I designed and built the following portable weighing alley to go with our squeeze chute. We have a platform scale that goes in it so we can weigh each calf individually at weaning. Previously we had metal gates with wire panels tied to them. We had trouble getting a good weigh because the calves wouldn't settle down.

This new alley worked great! The solid sides kept them much calmer, 25" width on the inside they did not try to turn around. There are vertical slots thru the plywood so we could slide a board behind them to keep from backing up. With the old gate system we'd slide a bar thru, but they would sit on it and mess up the weight. It was better to have some opening at the top so you could see them and scoot them forward.
 
WFfarm said:
I designed and built the following portable weighing alley to go with our squeeze chute. We have a platform scale that goes in it so we can weigh each calf individually at weaning. Previously we had metal gates with wire panels tied to them. We had trouble getting a good weigh because the calves wouldn't settle down.

This new alley worked great! The solid sides kept them much calmer, 25" width on the inside they did not try to turn around. There are vertical slots thru the plywood so we could slide a board behind them to keep from backing up. With the old gate system we'd slide a bar thru, but they would sit on it and mess up the weight. It was better to have some opening at the top so you could see them and scoot them forward.

I'm incorporating a scale platform into my alleyway which is why I asked the original question about walls. Good to know about calmness for weaning calves. Precisely my potential issue. Thanks!
 
I have some material called drier felt. It came from a pulp mill (for free). It looks like canvas but with metal screen woven through it. The first I ever saw it was on docks on the lower Columbia River. It was used by people to make a surface that didn't get slick. Then I saw it used to create a solid wall on a sweep tub. I use it for the sweep, gates in crowd areas and other places where a solid wall or a solid appearing wall is beneficial. Just cut it to fit and wire or zip tie it in place. Cows are less likely to jump or other wise try a fence that appears to be solid.
 
Dave said:
I have some material called drier felt. It came from a pulp mill (for free). It looks like canvas but with metal screen woven through it. The first I ever saw it was on docks on the lower Columbia River. It was used by people to make a surface that didn't get slick. Then I saw it used to create a solid wall on a sweep tub. I use it for the sweep, gates in crowd areas and other places where a solid wall or a solid appearing wall is beneficial. Just cut it to fit and wire or zip tie it in place. Cows are less likely to jump or other wise try a fence that appears to be solid.

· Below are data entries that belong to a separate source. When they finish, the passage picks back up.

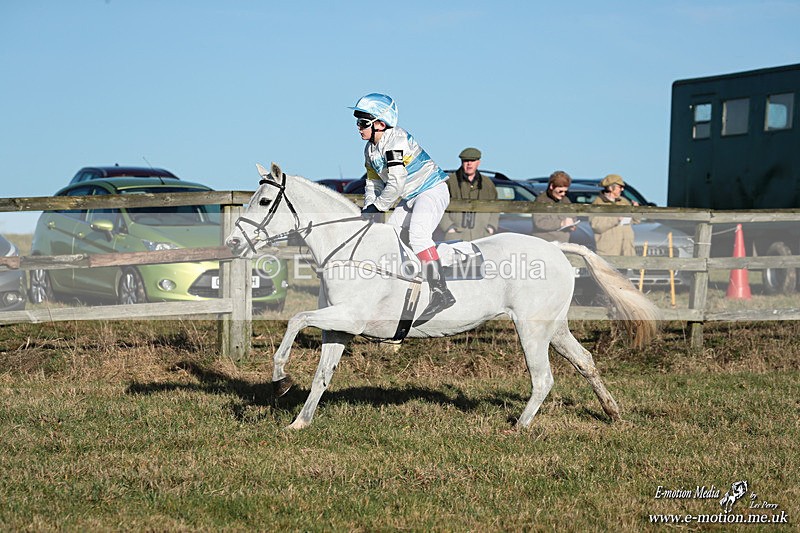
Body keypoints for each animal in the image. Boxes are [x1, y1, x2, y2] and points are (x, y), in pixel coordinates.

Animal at [225, 163, 661, 430]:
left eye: (264, 201)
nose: (232, 243)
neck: (346, 248)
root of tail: (556, 249)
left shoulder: (350, 317)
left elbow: (295, 321)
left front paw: (280, 380)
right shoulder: (339, 327)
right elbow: (321, 375)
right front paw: (300, 421)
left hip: (531, 328)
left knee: (543, 377)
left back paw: (519, 427)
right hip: (554, 326)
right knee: (585, 362)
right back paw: (612, 411)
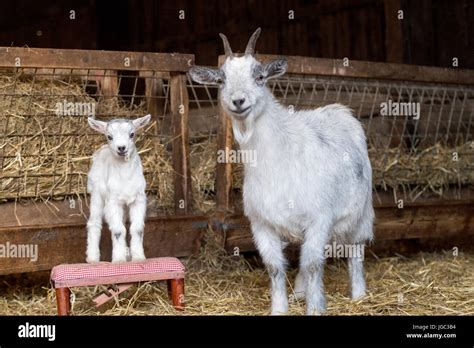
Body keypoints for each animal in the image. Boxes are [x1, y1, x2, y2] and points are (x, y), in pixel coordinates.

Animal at [85, 115, 150, 264]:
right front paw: (119, 260)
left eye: (132, 134)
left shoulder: (138, 199)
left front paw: (138, 258)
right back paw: (93, 258)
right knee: (94, 223)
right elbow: (119, 231)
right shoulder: (112, 202)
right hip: (96, 193)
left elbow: (136, 229)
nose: (121, 148)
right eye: (109, 136)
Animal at [189, 28, 374, 314]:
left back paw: (358, 294)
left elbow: (313, 264)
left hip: (362, 211)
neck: (277, 158)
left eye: (259, 76)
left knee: (355, 249)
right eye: (221, 80)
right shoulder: (262, 223)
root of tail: (340, 110)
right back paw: (300, 290)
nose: (238, 101)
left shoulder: (319, 218)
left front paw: (315, 308)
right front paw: (279, 308)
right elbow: (275, 267)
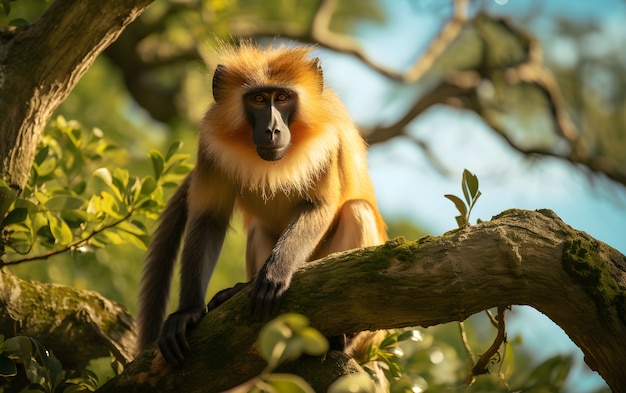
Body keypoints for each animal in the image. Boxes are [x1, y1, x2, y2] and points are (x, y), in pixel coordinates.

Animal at [138, 41, 386, 370]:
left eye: (281, 98)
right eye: (258, 99)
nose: (271, 129)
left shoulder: (327, 140)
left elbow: (319, 205)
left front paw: (274, 273)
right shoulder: (211, 144)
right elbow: (208, 219)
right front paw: (188, 312)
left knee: (358, 210)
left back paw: (342, 338)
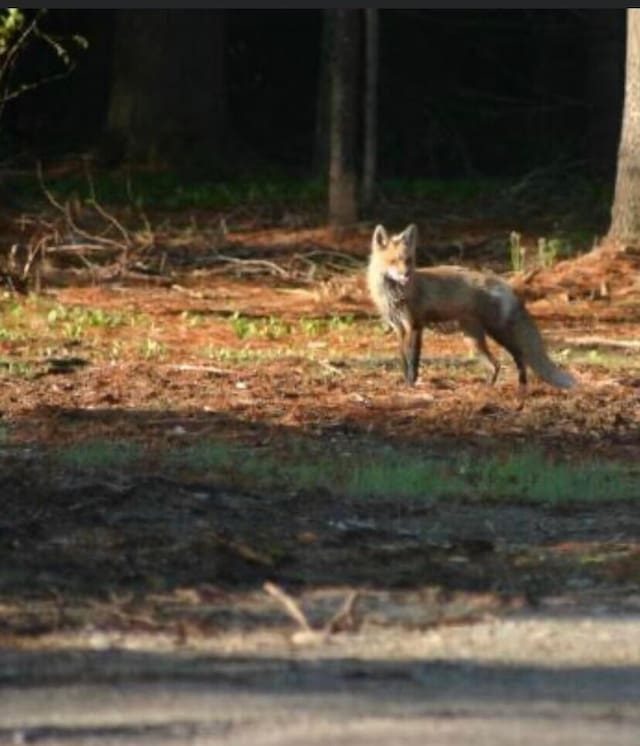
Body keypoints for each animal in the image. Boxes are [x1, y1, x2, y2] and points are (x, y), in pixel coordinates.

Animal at [368, 222, 576, 390]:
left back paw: (521, 385)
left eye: (408, 260)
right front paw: (405, 382)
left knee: (519, 356)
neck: (395, 295)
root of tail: (503, 283)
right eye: (393, 261)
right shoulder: (399, 329)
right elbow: (404, 361)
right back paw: (489, 387)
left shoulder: (415, 326)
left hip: (497, 332)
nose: (407, 274)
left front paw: (411, 384)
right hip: (472, 339)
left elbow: (413, 362)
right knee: (496, 364)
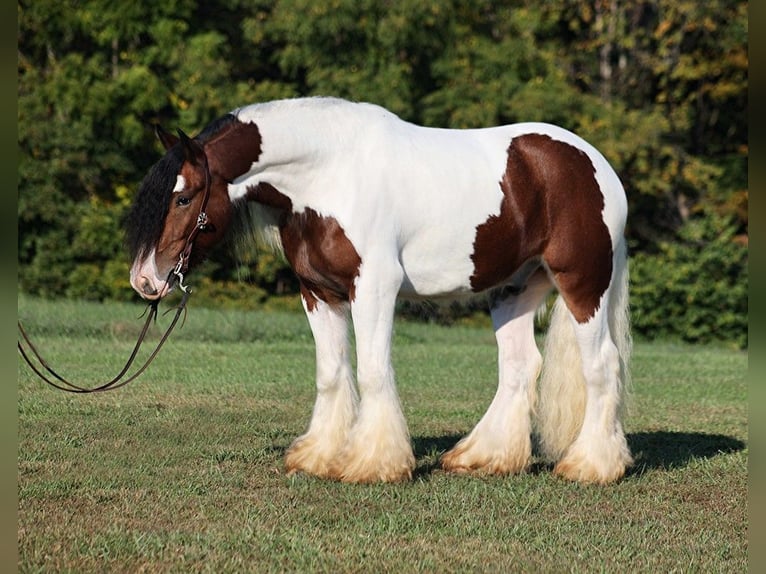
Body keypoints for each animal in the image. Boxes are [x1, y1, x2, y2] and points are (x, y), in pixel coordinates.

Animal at [126, 98, 632, 486]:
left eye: (184, 198)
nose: (145, 281)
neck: (329, 172)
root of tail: (596, 166)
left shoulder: (373, 289)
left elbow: (372, 372)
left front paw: (373, 463)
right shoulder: (318, 292)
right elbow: (331, 373)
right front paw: (318, 457)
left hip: (583, 283)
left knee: (601, 365)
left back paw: (590, 466)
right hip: (513, 290)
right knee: (520, 365)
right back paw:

We have a papermill locally. That felt is really good stuff last forever.
 



I wrastled with that decision as well. Ultimately ended up doing something in between. 3x3x1/4" tube, I think I'm 29" inside width. I've got some fatties that have to pour themselves in there. It works great with multiple places to throw a 4x4 behind them and with the outriggers I can use it anywhere. (2) 10' sections. And I use a bud box design to get them in.